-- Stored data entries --
[Start of Attachment]

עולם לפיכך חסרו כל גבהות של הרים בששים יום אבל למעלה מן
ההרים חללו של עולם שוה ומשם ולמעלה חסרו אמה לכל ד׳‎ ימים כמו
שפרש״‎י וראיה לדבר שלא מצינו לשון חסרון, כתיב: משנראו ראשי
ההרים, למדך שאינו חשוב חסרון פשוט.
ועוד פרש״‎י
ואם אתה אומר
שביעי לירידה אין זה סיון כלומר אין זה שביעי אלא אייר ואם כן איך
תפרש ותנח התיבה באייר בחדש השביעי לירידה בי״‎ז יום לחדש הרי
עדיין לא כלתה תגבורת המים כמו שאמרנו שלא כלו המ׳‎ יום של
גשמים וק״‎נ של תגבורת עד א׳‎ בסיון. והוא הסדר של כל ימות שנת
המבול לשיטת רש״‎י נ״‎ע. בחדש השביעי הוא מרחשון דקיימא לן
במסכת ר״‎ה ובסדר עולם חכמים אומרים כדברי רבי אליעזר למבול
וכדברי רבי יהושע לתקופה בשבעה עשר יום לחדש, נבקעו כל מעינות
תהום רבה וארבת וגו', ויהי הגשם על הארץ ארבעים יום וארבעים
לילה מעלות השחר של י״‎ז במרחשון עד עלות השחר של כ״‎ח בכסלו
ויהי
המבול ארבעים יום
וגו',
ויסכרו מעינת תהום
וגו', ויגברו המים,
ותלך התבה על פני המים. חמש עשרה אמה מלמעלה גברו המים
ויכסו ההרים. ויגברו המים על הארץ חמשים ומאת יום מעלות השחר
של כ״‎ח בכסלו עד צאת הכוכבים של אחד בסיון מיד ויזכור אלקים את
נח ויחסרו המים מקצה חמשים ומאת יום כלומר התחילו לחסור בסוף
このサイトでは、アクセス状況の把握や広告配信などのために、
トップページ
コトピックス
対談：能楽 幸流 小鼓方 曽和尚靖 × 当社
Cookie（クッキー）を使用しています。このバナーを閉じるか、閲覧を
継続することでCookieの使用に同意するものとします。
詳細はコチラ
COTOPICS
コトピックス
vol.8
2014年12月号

[End of Attachment]

-- Task objective --
Nothing should be dropped or changed, so repeat all of the entries exactly.

-- Task result --
עולם לפיכך חסרו כל גבהות של הרים בששים יום אבל למעלה מן
ההרים חללו של עולם שוה ומשם ולמעלה חסרו אמה לכל ד׳‎ ימים כמו
שפרש״‎י וראיה לדבר שלא מצינו לשון חסרון, כתיב: משנראו ראשי
ההרים, למדך שאינו חשוב חסרון פשוט.
ועוד פרש״‎י
ואם אתה אומר
שביעי לירידה אין זה סיון כלומר אין זה שביעי אלא אייר ואם כן איך
תפרש ותנח התיבה באייר בחדש השביעי לירידה בי״‎ז יום לחדש הרי
עדיין לא כלתה תגבורת המים כמו שאמרנו שלא כלו המ׳‎ יום של
גשמים וק״‎נ של תגבורת עד א׳‎ בסיון. והוא הסדר של כל ימות שנת
המבול לשיטת רש״‎י נ״‎ע. בחדש השביעי הוא מרחשון דקיימא לן
במסכת ר״‎ה ובסדר עולם חכמים אומרים כדברי רבי אליעזר למבול
וכדברי רבי יהושע לתקופה בשבעה עשר יום לחדש, נבקעו כל מעינות
תהום רבה וארבת וגו', ויהי הגשם על הארץ ארבעים יום וארבעים
לילה מעלות השחר של י״‎ז במרחשון עד עלות השחר של כ״‎ח בכסלו
ויהי
המבול ארבעים יום
וגו',
ויסכרו מעינת תהום
וגו', ויגברו המים,
ותלך התבה על פני המים. חמש עשרה אמה מלמעלה גברו המים
ויכסו ההרים. ויגברו המים על הארץ חמשים ומאת יום מעלות השחר
של כ״‎ח בכסלו עד צאת הכוכבים של אחד בסיון מיד ויזכור אלקים את
נח ויחסרו המים מקצה חמשים ומאת יום כלומר התחילו לחסור בסוף
このサイトでは、アクセス状況の把握や広告配信などのために、
トップページ
コトピックス
対談：能楽 幸流 小鼓方 曽和尚靖 × 当社
Cookie（クッキー）を使用しています。このバナーを閉じるか、閲覧を
継続することでCookieの使用に同意するものとします。
詳細はコチラ
COTOPICS
コトピックス
vol.8
2014年12月号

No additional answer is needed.